Disaster recovery testing @ Booking.com

  • Youtube
  • Booking.com first disaster recovery test - Evacuate traffic out of a region. Started by getting everybody together and asking about how to do it and what would happen.
  • Failover testing
  • Goal 1: Full business continuity with the loss of a region
  • Challenges
    • Risk
    • Cost
    • Buy in
    • Investment
  • Growing the program
    • Roadmapping
    • Wider communication across teams
    • Visibility
    • Risk management
    • Cross functional collaboration from management to front line workers
  • We’re “inducing an outage”. Everybody should understand this!
  • The first time this happened there was lots of manual work, people, time. After there is a postmortem. Issues are fixed. Services are made more similar in terms of safety controls. A subsequent test is schedule with greater risk.
  • Ongoing process of training the broader team. Awareness of runbooks - where they are and how to use them.
  • Different degrees of “small” incidents
    • Network isolation (some risk)
    • Region isolation (more risk)
    • DC power failure (lots of risk, abort test is hard. Once you pull the plug you have to turn it all back on. Restarting things can be tricky)

What got you here won’t get you there

  • Source
  • Reliability is a lagging indicator in some ways
    • What happened or didn’t has already occurred
    • It’s in the past
    • The user is either still with you and frustrated and left
  • How to measure? SREs use stuff like slis, slos
    • Is this satisfying?
  • Less quantifiable measures but these feel better
    • Oncall engineer responds to and mitigates an incident.

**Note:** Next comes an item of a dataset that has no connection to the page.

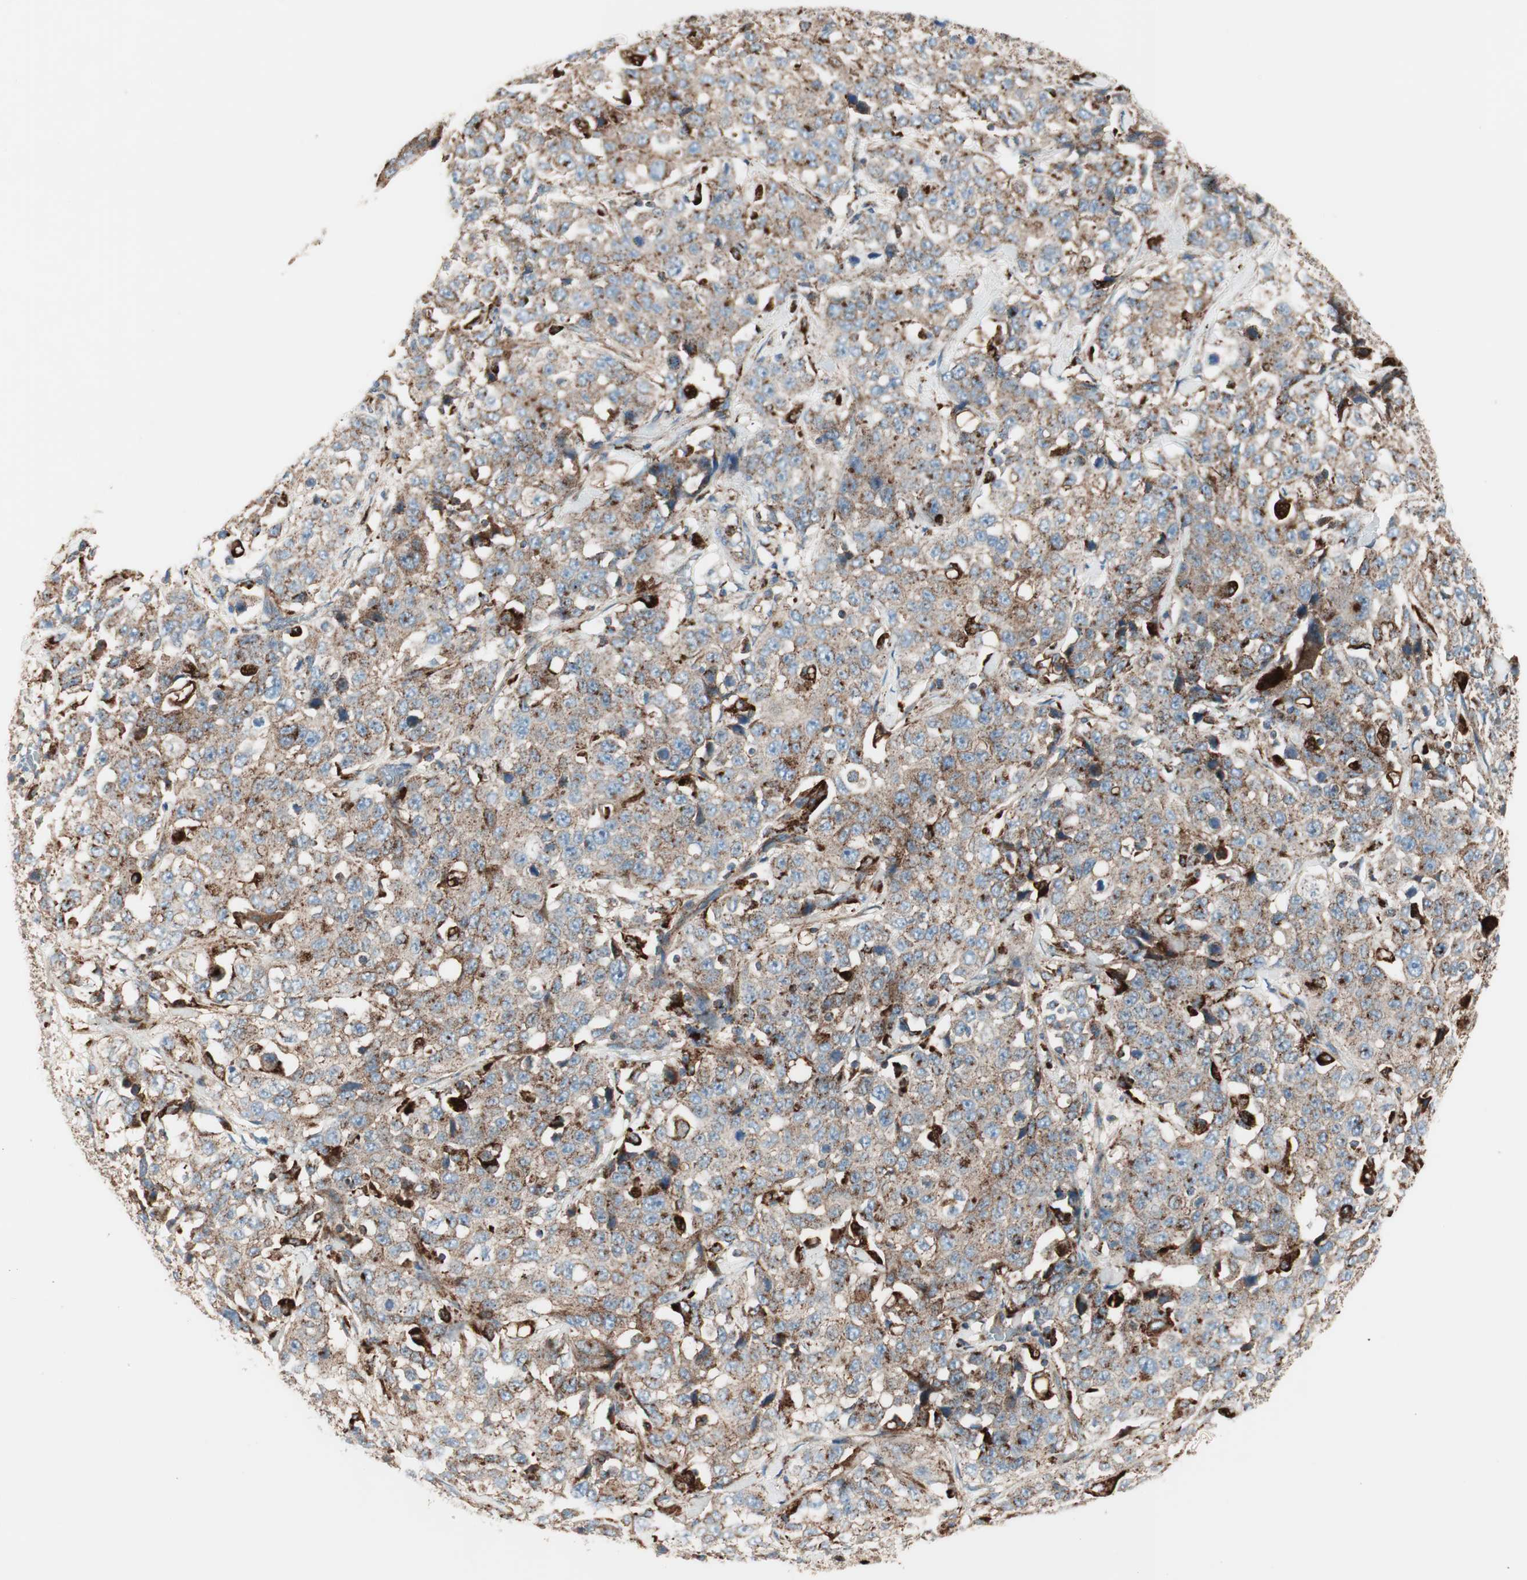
{"staining": {"intensity": "weak", "quantity": ">75%", "location": "cytoplasmic/membranous"}, "tissue": "stomach cancer", "cell_type": "Tumor cells", "image_type": "cancer", "snomed": [{"axis": "morphology", "description": "Normal tissue, NOS"}, {"axis": "morphology", "description": "Adenocarcinoma, NOS"}, {"axis": "topography", "description": "Stomach"}], "caption": "IHC (DAB) staining of human stomach cancer demonstrates weak cytoplasmic/membranous protein expression in about >75% of tumor cells. (DAB = brown stain, brightfield microscopy at high magnification).", "gene": "ATP6V1G1", "patient": {"sex": "male", "age": 48}}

Did their action help?
    • Team manager holds weekly production review meetings. Are problems starting to creep?
    • Customer success asks if a customer is having any problems?

  • Reliability questions

  • Source
    • Break Free of the Template: Incident Writeups They Want to Read
    • Be readable
    • Don’t write a sales pitch
    • Use language that everyone can read (eliminate technical jargon)
    • Keep it light if you can (Don’t poke fun at a severe outage that impacted lots of your customers)
    • Incident reviews will be more memorable and findable if they have interesting titles bad “Apache httpd restart Sep 1 2022”, maybe better “Apache worker death spiral …”
    • A list of ways in which we can make incident review documents more engaging for readers. These are explaining jargon, and the why of how things are the way they are, writing concisely with links to further readings when it's helpful. The goal is to make the review document readable by anyone on the team.